Der Vorteil der meisten Populisten ist, dass sie aus Parteien kommen, die kaum Strukturen haben, meint Verra. Selbst Trump agierte ja lange Zeit außerhalb der Republikanischen Partei. Und auch Macron, der die populistische Le Pen in der französischen Präsidentschaftswahl besiegen könnte, gründete erst für den Wahlkampf seine eigene Partei, nachdem er die Sozialisten verlassen hatte.

Können also Großparteien gar keine Populisten hervorbringen? "Theoretisch schon", meint Verra. "Aber man muss sich das so vorstellen: Da ist zum Beispiel ein ambitionierter Jungpolitiker, der in seiner ersten Parteisitzung mit seiner ganzen Energie auf den Tisch haut und Innovationen fordert. Und dann nimmt ihn irgendein alter Parteigrande in der Pause beiseite und sagt zu ihm: ‚Das hast du ganz toll gemacht, aber nächstes Mal halt dich bitte ein bisschen zurück, ja? Verdien dir erst einmal deine Sporen, dann kannst du reden.‘ Jetzt hat der junge Enthusiast, der Ideen der Mitte hätte, gar keine extrem linken oder rechten, zwei Möglichkeiten: Entweder er verlässt die Partei und geht in die Privatwirtschaft oder eben zu einer populistischen Partei. Oder er passt sich an. Und die, die am Ende überbleiben und irgendwann an die Spitze kommen, sind die Angepassten."

Verra nennt den österreichischen Vizekanzler und ÖVP-Chef Reinhold Mitterlehner als deutlichstes Beispiel für solch einen angepassten Politiker, "der gelernt hat, in der Partei ja nirgends anzuecken - und das ist auch an seiner Körpersprache zu sehen". Mitterlehner könnte sich - bei aller inhaltlichen Distanz - bei der Körpersprache manches von Strache abschauen, meint Verra. Die etablierten Parteien lassen jedenfalls aus seiner Sicht kaum Leute mit Charisma an die Spitze, bis auf wenige Ausnahmen: etwa Kanadas Premier Justin Trudeau und Österreichs Kanzler Christian Kern. Letzterem sei der politische Quereinsteiger noch positiv anzumerken: "Er hat sich eben nicht über Jahrzehnte an jemanden anpassen müssen. Er hätte da viel mehr Potenzial, wenn er sich noch ein bisschen lockerer machen würde."
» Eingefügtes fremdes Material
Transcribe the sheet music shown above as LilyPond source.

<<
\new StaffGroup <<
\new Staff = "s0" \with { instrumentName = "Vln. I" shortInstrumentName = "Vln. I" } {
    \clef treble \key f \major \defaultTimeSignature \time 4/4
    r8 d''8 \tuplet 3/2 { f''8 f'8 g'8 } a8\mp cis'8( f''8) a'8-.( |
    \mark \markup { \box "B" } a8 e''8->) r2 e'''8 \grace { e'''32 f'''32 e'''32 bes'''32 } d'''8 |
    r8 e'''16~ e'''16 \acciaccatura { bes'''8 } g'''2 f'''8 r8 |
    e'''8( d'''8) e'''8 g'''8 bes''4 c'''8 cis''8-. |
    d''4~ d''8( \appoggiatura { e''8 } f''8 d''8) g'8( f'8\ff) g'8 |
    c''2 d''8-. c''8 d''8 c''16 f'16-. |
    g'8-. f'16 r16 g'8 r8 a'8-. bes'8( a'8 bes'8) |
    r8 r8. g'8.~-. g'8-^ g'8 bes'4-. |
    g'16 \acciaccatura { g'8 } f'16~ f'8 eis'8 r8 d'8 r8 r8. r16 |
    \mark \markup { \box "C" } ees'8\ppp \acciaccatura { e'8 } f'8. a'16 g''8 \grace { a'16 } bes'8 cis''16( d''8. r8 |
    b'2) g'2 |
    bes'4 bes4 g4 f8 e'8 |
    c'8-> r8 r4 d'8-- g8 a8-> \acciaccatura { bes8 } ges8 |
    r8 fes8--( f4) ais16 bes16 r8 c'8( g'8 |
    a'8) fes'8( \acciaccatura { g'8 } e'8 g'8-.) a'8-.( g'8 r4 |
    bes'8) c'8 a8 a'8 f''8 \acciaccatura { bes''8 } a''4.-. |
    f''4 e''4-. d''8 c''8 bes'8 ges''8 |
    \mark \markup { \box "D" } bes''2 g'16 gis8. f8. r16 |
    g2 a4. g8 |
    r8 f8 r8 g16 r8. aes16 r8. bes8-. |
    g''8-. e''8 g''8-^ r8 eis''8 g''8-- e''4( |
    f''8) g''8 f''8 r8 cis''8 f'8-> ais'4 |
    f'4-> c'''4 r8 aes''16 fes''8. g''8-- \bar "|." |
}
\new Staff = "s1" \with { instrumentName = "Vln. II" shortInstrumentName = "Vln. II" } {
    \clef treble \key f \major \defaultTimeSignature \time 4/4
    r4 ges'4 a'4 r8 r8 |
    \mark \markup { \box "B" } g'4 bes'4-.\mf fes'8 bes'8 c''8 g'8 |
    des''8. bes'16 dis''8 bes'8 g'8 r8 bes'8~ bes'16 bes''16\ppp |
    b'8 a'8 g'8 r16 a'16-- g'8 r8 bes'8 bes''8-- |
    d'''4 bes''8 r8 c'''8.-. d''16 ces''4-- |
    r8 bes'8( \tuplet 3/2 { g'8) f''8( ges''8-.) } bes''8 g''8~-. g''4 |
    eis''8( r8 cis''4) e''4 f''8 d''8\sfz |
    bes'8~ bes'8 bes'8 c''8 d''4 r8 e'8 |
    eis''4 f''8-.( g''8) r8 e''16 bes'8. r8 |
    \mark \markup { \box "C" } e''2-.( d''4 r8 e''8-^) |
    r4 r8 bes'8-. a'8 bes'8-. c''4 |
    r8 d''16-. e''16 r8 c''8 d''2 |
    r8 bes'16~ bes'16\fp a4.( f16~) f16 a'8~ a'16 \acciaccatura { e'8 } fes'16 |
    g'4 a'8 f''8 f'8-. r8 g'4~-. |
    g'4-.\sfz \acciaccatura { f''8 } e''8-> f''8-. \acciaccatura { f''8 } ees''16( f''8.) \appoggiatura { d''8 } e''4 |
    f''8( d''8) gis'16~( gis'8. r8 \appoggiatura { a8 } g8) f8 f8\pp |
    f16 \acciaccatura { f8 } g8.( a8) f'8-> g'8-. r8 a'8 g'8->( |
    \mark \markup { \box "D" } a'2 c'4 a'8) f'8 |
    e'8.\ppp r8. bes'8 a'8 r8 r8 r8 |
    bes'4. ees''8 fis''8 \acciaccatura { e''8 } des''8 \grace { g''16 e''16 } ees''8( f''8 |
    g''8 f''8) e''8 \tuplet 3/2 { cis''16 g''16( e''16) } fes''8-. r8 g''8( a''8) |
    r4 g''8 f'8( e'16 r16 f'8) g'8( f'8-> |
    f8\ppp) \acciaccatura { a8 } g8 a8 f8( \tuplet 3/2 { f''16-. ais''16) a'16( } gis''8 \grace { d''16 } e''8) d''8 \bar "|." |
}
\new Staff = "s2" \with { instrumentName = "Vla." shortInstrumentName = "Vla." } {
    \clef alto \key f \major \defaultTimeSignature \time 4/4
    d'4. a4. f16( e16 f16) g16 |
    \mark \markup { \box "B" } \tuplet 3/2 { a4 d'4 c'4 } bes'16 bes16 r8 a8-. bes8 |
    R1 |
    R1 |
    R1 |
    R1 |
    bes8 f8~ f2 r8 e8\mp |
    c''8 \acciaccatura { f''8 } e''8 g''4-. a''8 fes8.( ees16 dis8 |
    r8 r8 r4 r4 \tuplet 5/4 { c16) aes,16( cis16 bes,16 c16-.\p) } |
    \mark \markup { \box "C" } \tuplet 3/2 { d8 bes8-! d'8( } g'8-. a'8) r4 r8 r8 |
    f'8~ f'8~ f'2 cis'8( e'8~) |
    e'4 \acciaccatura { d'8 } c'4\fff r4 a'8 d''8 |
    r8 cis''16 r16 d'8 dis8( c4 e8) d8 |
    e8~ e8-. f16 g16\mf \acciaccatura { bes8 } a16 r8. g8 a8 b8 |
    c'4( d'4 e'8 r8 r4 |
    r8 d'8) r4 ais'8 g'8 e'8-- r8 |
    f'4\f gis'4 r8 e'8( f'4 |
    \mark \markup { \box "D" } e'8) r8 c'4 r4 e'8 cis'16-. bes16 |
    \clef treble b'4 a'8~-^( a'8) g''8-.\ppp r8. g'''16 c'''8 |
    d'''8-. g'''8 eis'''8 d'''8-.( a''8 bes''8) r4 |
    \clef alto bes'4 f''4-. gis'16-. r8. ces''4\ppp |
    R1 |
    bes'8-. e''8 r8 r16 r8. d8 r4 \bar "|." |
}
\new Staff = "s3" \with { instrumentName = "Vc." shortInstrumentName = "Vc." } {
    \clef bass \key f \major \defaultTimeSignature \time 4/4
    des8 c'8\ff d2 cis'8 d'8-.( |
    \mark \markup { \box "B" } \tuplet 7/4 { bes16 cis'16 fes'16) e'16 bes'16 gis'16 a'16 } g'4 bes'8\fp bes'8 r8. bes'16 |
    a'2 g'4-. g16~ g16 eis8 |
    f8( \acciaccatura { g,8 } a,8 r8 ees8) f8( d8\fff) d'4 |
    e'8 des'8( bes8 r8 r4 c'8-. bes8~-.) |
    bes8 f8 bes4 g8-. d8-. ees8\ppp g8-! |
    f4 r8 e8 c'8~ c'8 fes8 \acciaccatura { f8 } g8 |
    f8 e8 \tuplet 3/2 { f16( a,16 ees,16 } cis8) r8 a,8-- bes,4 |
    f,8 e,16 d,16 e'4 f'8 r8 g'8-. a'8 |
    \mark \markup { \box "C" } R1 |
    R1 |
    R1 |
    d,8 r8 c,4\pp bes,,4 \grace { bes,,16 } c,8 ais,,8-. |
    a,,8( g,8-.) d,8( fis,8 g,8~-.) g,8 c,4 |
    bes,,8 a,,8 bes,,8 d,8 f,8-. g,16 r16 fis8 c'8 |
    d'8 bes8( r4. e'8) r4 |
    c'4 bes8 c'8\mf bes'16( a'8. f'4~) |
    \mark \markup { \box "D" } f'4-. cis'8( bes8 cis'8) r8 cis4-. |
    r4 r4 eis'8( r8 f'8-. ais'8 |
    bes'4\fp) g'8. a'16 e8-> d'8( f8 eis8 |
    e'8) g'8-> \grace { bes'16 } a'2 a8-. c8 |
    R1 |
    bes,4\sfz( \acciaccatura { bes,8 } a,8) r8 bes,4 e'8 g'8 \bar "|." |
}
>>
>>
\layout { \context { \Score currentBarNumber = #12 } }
Das Potenzial von Körpersprache-begabten Politikern nicht zu nutzen, hält Verra für einen schweren Fehler der Altparteien: "Nach dem Zweiten Weltkrieg war ausladende Körpersprache nicht en vogue. Da wollte man nach Adolf Hitler auch hier wieder mehr Ruhe und Gelassenheit. Aber wir sind jetzt in einer Zeit, die viel lauter ist, die geprägt ist von Youtube und Twitter, in der alle möglichen Leute alles Mögliche herausposaunen. Da können die Parteien nicht mehr agieren wie in den Sechzigern."

Stefan Verra wurde 1973 in Lienz geboren. Er ist auf vier Kontinenten (außer Australien) als Körpersprache-Experte in verschiedensten Bereichen tätig. Er lehrt an mehreren Universitäten, macht aber auch Live-Shows.
Am 27. April gastiert er im Globe Wien mit seinem Programm "Ertappt! Körpersprache: Echt männlich. Richtig weiblich."